Certo i classici ingredienti base del sound dei The 69 Eyes, sono tutti presenti e trovano sfogo nelle lussuriose “Kiss Me Undead” e “Dead Girls Are Easy” che con il proprio mood fatto di immediatezza e costante senso d’ombra, riescono a restare impresse nella mente anche dell’ascoltatore più distratto, ma questo non basta a far decollare un album ove affiora con troppa costanza la ricerca dell’hit single ad ogni costo. Questa è la pecca maggiore di questo album, ovvero, questo suo essere fin troppo immediato e per questo, poco profondo e troppo studiato.
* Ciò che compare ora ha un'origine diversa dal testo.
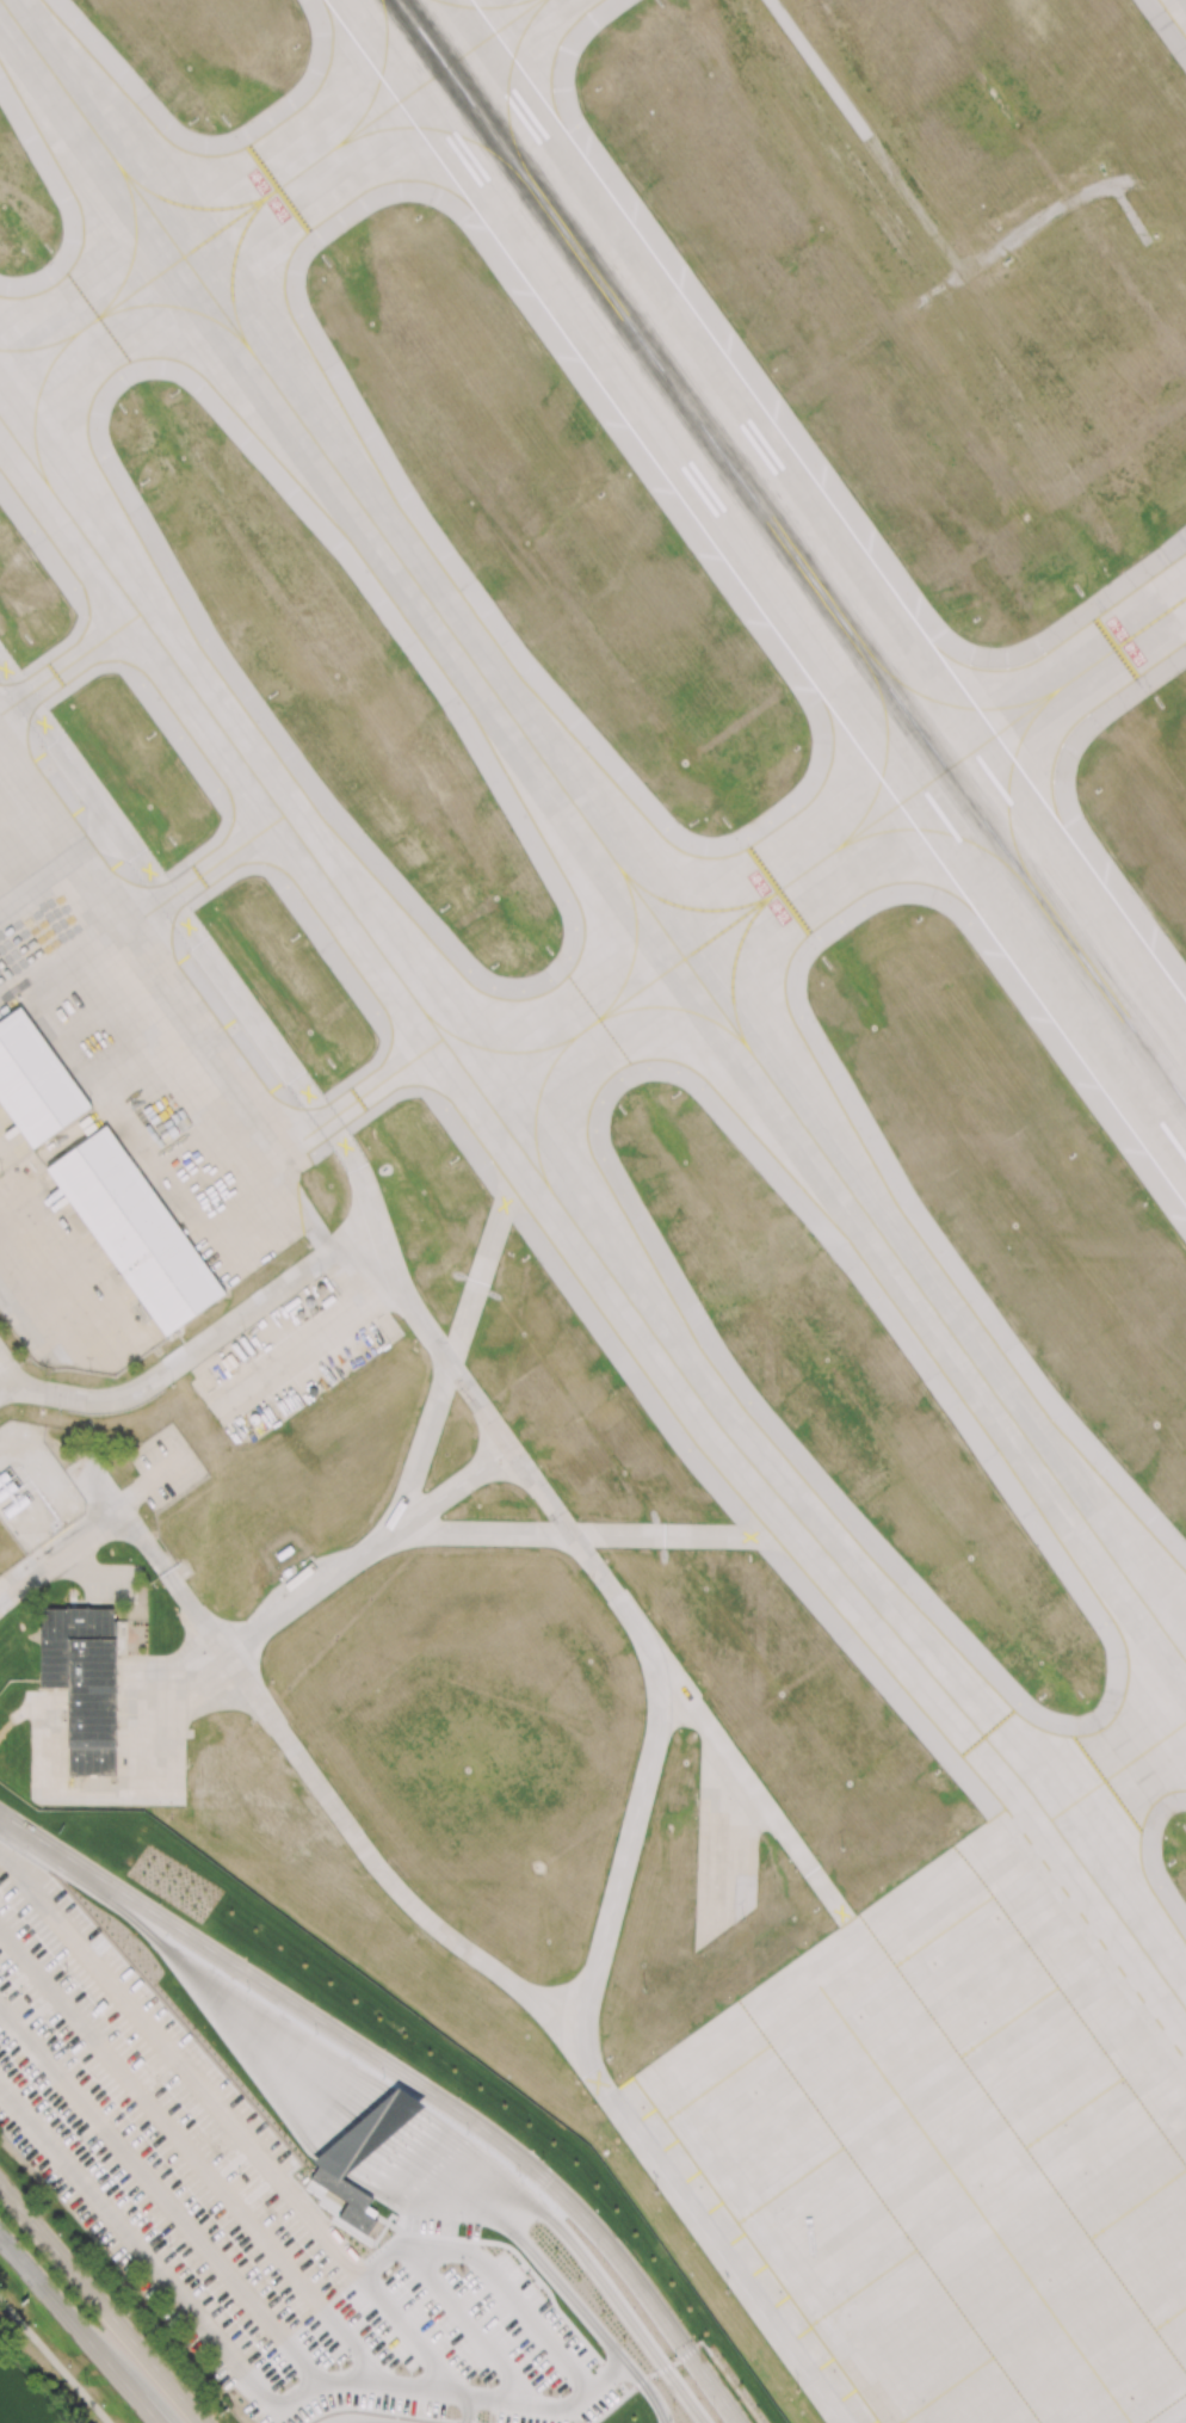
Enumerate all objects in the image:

Un disco di mestiere che piacerà ai fans della band e a coloro che cercano un ascolto facile che non richiede da parte dell’ascoltatore fatica alcuna.
Le conigliette di Playboy hanno indossato succinti completini in latex e sono illuminate da luci rosse e viola, mentre si agitano con lente movenze, il tutto contornato da frustini e colate di “sangue da scena” profumato alla fragola; se questa è una delle vostre fantasie ricorrenti, Back In Blood vi piacerà. Se invece associate al gothic-rock, un susseguirsi di visioni oniriche che riportino alla mente le allucinazioni di Robert Wiene e del suo “Il gabinetto del dottor Caligari”, passate oltre senza remore.